WRITTEN REQUEST 1: Copy the passage on Susan Sontag from "In 1957, Sontag" up to and including "Sorbonne) in 1957.", swapping "famous thinkers" for "well-known thinkers".

PASSAGE TO READ:
Some of her most famous books include Against Interpretation (1966), On Photography (1977), and Illness as Metaphor (1978). She also wrote popular novels like The Volcano Lover (1992) and In America (1999).
Sontag often wrote and spoke about important world events. She traveled to places facing conflict, like during the Vietnam War and the Siege of Sarajevo. She wrote a lot about photography, culture, media, illness, human rights, and politics. Her writings and speeches sometimes caused debate, but she is remembered as "one of the most influential critics of her generation."
Contents
Early Life and Education
Susan Sontag was born Susan Rosenblatt in New York City. Her parents, Mildred and Jack Rosenblatt, were Jewish and came from Lithuania and Poland. Her father managed a fur business in China. He died when Susan was five years old.
Seven years later, Susan's mother married Nathan Sontag. Susan and her sister, Judith, took his last name. Susan did not grow up with a religious background. She later said she didn't visit a synagogue until she was in her mid-20s.
Sontag remembered her childhood as unhappy. Her mother was often away and seemed distant. Susan lived in Long Island, New York, then in Tucson, Arizona, and later in southern California. She found comfort in books and finished North Hollywood High School at age 15.
She started college at the University of California, Berkeley. Then she moved to the University of Chicago because she admired its strong study program. At Chicago, she studied philosophy, ancient history, and literature. She learned from famous teachers like Leo Strauss and Kenneth Burke. She earned her degree at 18 and was chosen for Phi Beta Kappa, a top academic honor society.
At 17, Sontag married Philip Rieff, a sociology teacher at the University of Chicago. They married after knowing each other for only 10 days. Their marriage lasted eight years. After finishing her degree, Sontag taught English at the University of Connecticut for a year. She then went to Harvard University for graduate school. She first studied literature, then moved to philosophy and theology.
After getting her Master of Arts in philosophy, she started working on her doctorate. She researched many areas of philosophy and theology. She helped her husband, Philip Rieff, with his 1959 book Freud: The Mind of the Moralist. She contributed so much that some people consider her an unofficial co-author. Susan and Philip had a son, David Rieff, who later became a writer and his mother's editor.
In 1957, Sontag received a fellowship to study at St Anne's College, Oxford in England. She traveled there without her husband and son. She attended classes with famous thinkers like Iris Murdoch. However, she didn't like Oxford much. So, she moved to the University of Paris (the Sorbonne) in 1957.
In Paris, Sontag met many artists and thinkers. She said her time in Paris was perhaps the most important period of her life. It helped her connect deeply with French culture. In 1959, she moved back to New York. She regained custody of her son and taught at universities while her writing career grew.
Career Highlights
Writing Fiction
While writing her stories, Sontag taught philosophy at different universities. These included Sarah Lawrence College and Columbia University. She stopped teaching in 1965 to become a full-time writer.
At age 30, she published an experimental novel called The Benefactor (1963). Four years later, she published Death Kit (1967). Even though she didn't write many novels, Sontag saw herself mainly as a novelist.
Her short story "The Way We Live Now" was published in 1986 in The New Yorker. It was praised for its unique style and became an important story about the AIDS epidemic. She became a best-selling novelist later in her career with The Volcano Lover (1992). Her last novel, In America, came out in 2000 when she was 67.

DATA FOR PROCESSING:

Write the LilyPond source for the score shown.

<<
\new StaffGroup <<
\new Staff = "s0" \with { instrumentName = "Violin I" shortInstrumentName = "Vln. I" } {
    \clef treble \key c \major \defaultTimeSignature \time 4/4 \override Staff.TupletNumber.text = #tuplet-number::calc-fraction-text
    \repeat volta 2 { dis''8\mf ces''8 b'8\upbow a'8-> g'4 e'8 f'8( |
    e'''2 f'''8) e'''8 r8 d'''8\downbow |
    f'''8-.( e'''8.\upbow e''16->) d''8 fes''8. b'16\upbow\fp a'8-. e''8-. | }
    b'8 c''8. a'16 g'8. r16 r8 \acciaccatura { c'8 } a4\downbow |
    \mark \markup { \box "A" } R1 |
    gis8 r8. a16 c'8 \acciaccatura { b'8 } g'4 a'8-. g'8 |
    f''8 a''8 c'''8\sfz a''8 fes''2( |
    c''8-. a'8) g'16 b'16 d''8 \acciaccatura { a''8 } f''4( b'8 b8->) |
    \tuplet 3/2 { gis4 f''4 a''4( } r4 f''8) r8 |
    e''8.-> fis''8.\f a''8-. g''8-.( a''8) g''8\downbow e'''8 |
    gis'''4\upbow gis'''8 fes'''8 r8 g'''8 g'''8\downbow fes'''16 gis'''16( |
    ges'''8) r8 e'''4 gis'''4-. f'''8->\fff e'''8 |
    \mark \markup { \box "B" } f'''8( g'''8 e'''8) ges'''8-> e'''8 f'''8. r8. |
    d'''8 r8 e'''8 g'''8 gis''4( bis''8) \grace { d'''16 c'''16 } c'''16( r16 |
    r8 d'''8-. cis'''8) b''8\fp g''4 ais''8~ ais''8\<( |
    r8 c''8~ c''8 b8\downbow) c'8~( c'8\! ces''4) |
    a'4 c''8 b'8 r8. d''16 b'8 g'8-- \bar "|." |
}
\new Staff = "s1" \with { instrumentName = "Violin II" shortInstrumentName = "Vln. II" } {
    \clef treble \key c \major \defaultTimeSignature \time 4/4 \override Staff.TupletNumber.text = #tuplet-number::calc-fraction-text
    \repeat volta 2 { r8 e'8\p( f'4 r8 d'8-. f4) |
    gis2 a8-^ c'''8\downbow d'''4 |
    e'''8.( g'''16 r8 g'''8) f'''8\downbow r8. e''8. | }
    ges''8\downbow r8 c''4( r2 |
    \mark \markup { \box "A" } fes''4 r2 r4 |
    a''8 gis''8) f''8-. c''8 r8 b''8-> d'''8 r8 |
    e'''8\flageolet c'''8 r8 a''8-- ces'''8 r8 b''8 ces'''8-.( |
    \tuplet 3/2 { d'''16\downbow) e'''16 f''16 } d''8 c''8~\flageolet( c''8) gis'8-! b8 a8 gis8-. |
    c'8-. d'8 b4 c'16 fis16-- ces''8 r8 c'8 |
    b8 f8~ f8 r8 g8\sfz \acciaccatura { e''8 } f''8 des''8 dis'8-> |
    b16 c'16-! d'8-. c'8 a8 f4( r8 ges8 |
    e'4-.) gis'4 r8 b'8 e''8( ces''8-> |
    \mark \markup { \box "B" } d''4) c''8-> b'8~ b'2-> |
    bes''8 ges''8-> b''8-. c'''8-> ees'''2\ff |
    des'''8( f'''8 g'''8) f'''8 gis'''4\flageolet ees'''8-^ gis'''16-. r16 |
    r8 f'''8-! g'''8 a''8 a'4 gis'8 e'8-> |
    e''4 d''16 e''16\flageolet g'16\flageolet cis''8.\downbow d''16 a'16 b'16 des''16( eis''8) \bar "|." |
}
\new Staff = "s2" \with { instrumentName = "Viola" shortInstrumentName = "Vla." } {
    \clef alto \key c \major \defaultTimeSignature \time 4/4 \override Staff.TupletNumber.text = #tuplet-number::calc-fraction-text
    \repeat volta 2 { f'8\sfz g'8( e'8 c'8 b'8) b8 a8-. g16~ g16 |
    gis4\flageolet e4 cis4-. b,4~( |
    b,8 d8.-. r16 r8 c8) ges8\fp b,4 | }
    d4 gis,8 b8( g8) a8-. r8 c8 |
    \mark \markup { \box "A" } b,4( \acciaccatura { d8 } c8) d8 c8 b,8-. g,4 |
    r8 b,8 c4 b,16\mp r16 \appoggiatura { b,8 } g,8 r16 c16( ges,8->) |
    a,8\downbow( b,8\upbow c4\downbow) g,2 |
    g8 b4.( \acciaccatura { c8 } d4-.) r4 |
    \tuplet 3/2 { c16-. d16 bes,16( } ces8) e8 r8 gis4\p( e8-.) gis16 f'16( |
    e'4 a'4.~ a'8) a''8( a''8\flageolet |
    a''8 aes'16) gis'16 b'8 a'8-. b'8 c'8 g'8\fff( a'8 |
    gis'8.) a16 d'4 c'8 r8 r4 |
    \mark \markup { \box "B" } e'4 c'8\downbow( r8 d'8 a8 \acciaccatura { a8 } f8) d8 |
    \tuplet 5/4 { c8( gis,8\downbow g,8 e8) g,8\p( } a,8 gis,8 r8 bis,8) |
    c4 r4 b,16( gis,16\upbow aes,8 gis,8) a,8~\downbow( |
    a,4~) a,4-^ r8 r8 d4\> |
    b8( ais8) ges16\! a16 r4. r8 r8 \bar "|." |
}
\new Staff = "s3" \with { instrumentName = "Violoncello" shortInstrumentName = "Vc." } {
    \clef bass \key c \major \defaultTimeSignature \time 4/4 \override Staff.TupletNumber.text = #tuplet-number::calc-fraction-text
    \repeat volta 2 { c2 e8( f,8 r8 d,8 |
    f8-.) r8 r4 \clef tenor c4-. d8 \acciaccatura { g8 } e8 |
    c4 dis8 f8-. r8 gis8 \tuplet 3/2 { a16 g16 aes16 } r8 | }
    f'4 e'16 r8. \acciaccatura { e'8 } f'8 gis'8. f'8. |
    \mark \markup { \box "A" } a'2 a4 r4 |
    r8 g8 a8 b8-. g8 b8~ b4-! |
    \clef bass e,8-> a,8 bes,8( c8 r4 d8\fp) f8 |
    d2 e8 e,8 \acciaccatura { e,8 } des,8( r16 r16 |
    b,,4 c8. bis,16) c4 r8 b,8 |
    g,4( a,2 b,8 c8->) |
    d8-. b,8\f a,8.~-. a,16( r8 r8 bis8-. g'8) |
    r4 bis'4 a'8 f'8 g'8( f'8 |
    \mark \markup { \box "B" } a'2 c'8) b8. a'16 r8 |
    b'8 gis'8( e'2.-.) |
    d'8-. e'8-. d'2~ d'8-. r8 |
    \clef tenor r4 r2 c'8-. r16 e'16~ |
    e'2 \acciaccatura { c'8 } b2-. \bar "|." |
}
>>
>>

WRITTEN REQUEST 2: State how many lines of the records contain the string "clef", matching case exactly. Give only the number.

WRITTEN SOLUTION 1:
In 1957, Sontag received a fellowship to study at St Anne's College, Oxford in England. She traveled there without her husband and son. She attended classes with well-known thinkers like Iris Murdoch. However, she didn't like Oxford much. So, she moved to the University of Paris (the Sorbonne) in 1957.

WRITTEN SOLUTION 2: 7